Task objective: Reproduce verbatim every one of the lines below from the one containing "scientific name: Ochtodes sp." down to the last line, both ends included.

#### Data supplied ####

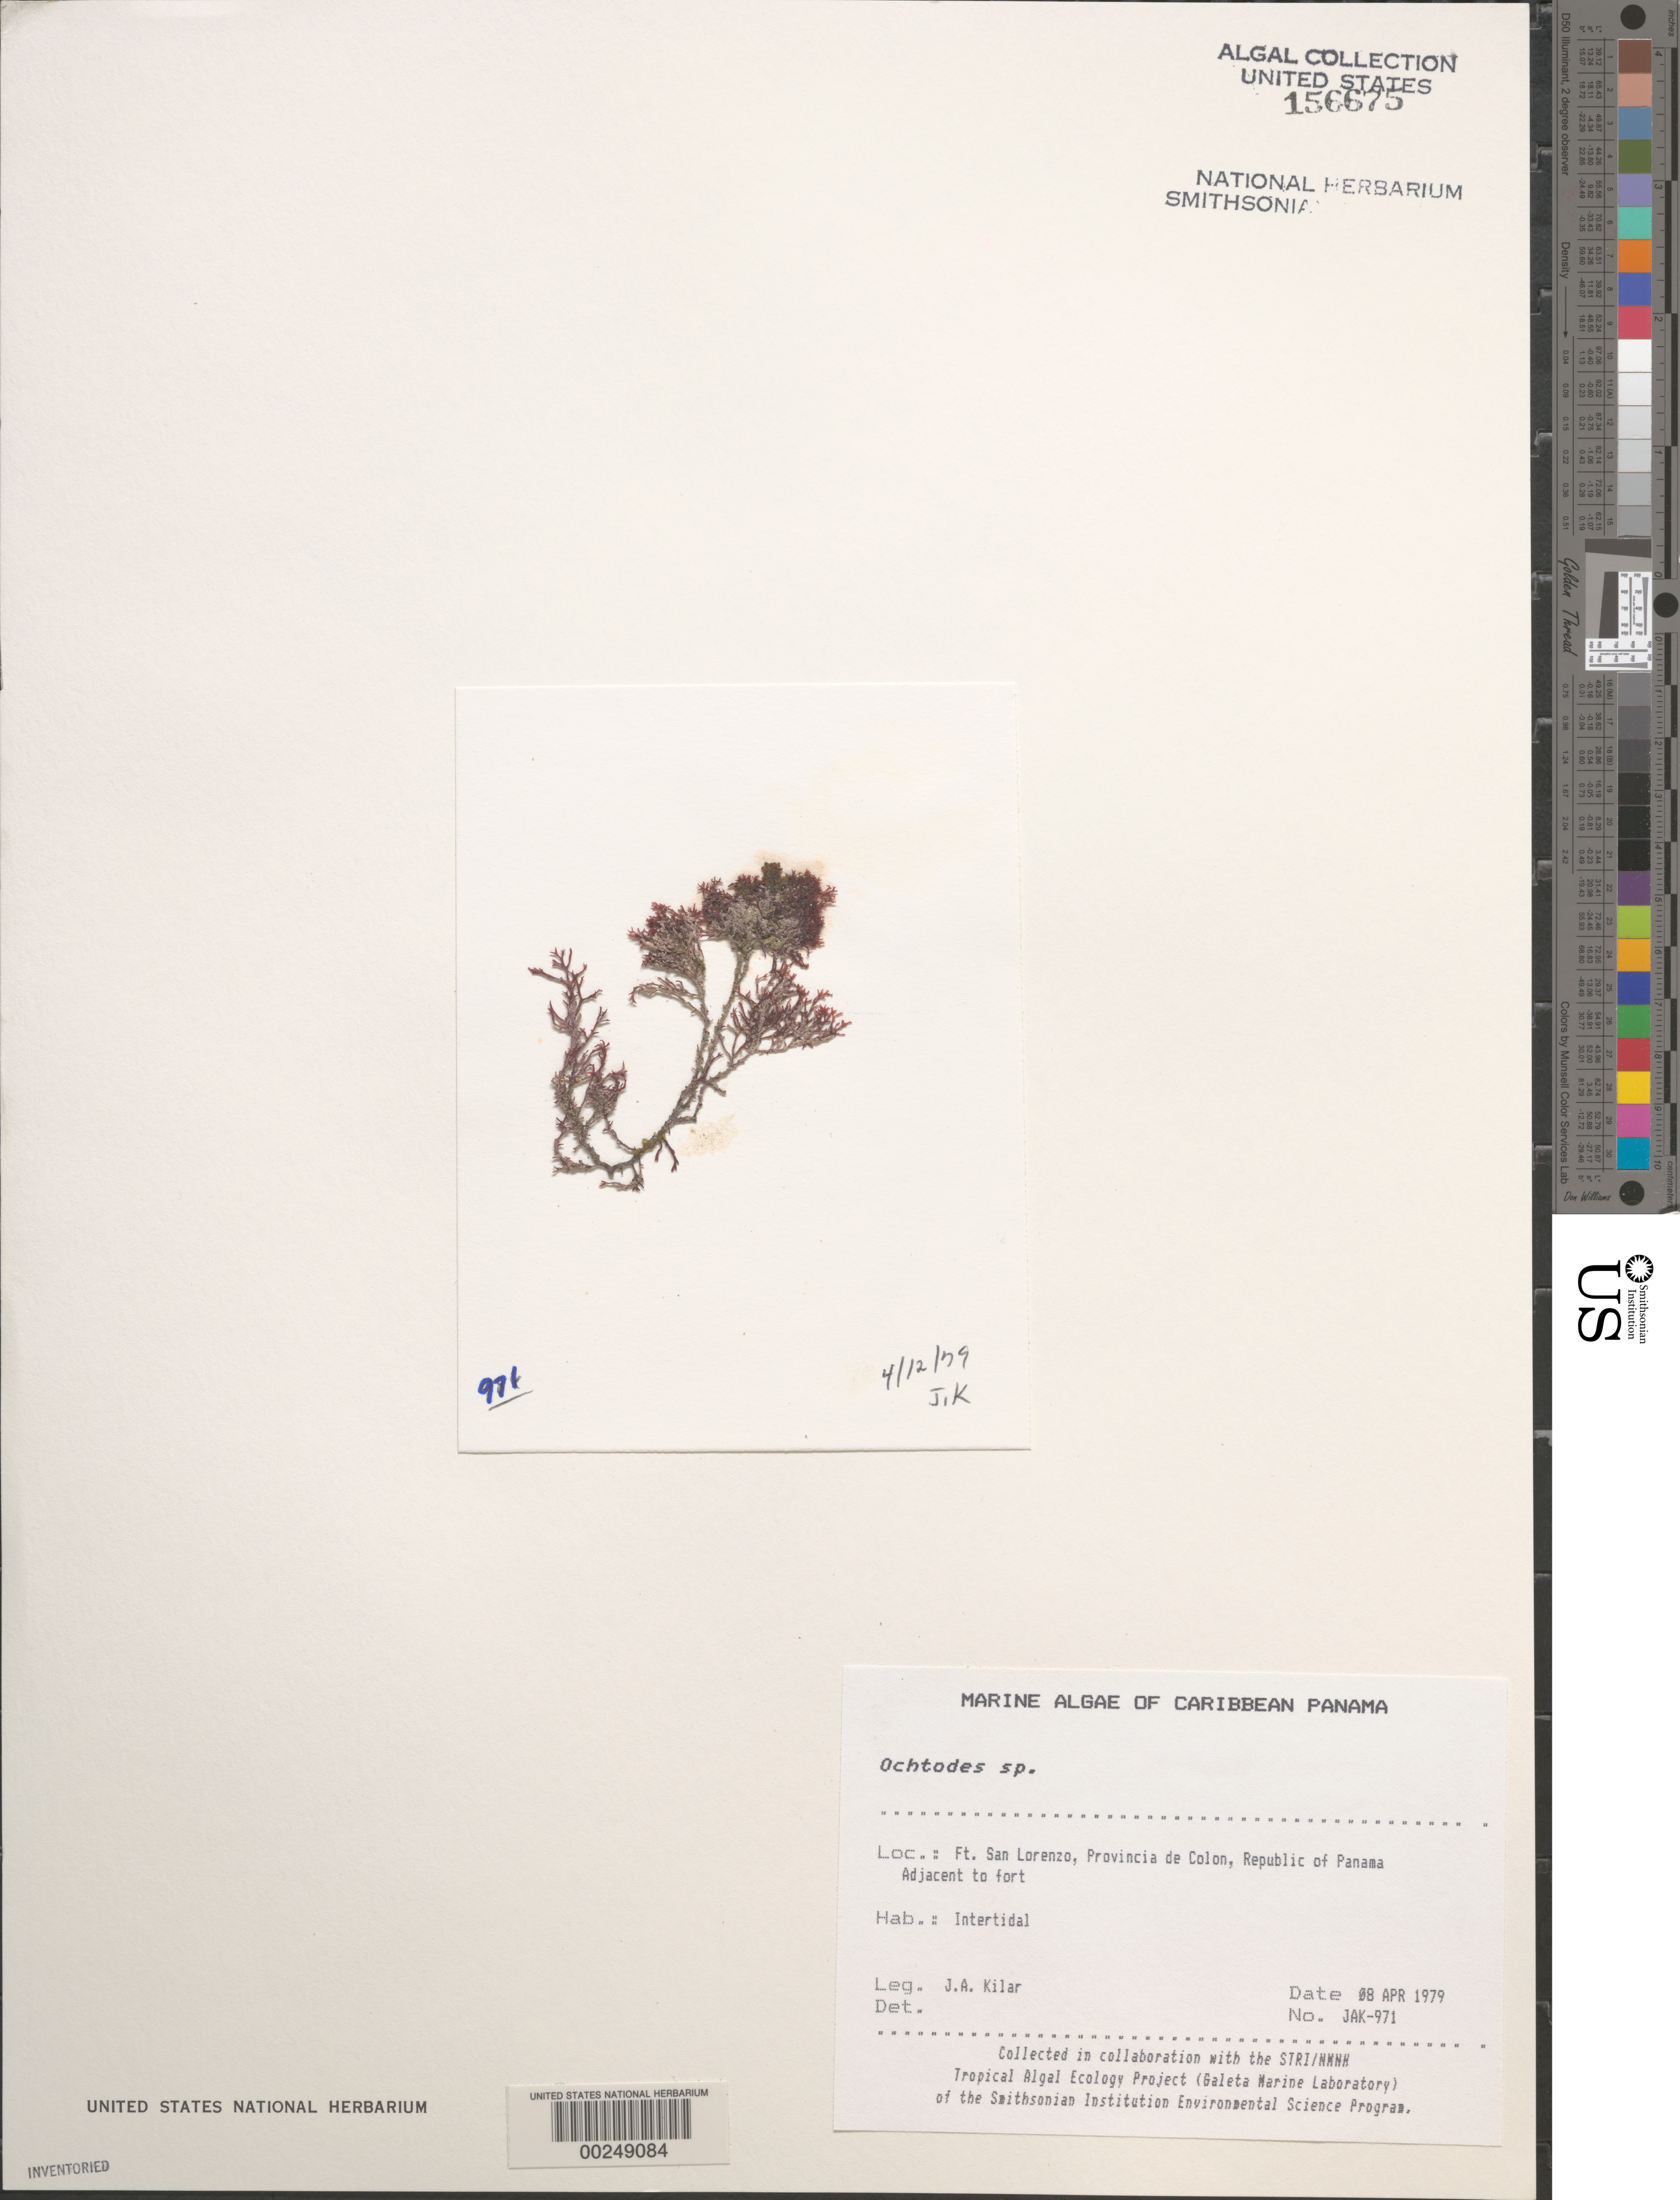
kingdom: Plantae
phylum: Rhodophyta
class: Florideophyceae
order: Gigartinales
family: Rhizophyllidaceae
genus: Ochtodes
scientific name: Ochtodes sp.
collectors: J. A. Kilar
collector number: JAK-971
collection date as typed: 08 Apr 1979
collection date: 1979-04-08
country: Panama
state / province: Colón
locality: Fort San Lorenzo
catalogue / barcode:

####

Exercise solution:
scientific name: Ochtodes sp.
collectors: J. A. Kilar
collector number: JAK-971
collection date as typed: 08 Apr 1979
collection date: 1979-04-08
country: Panama
state / province: Colón
locality: Fort San Lorenzo
catalogue / barcode:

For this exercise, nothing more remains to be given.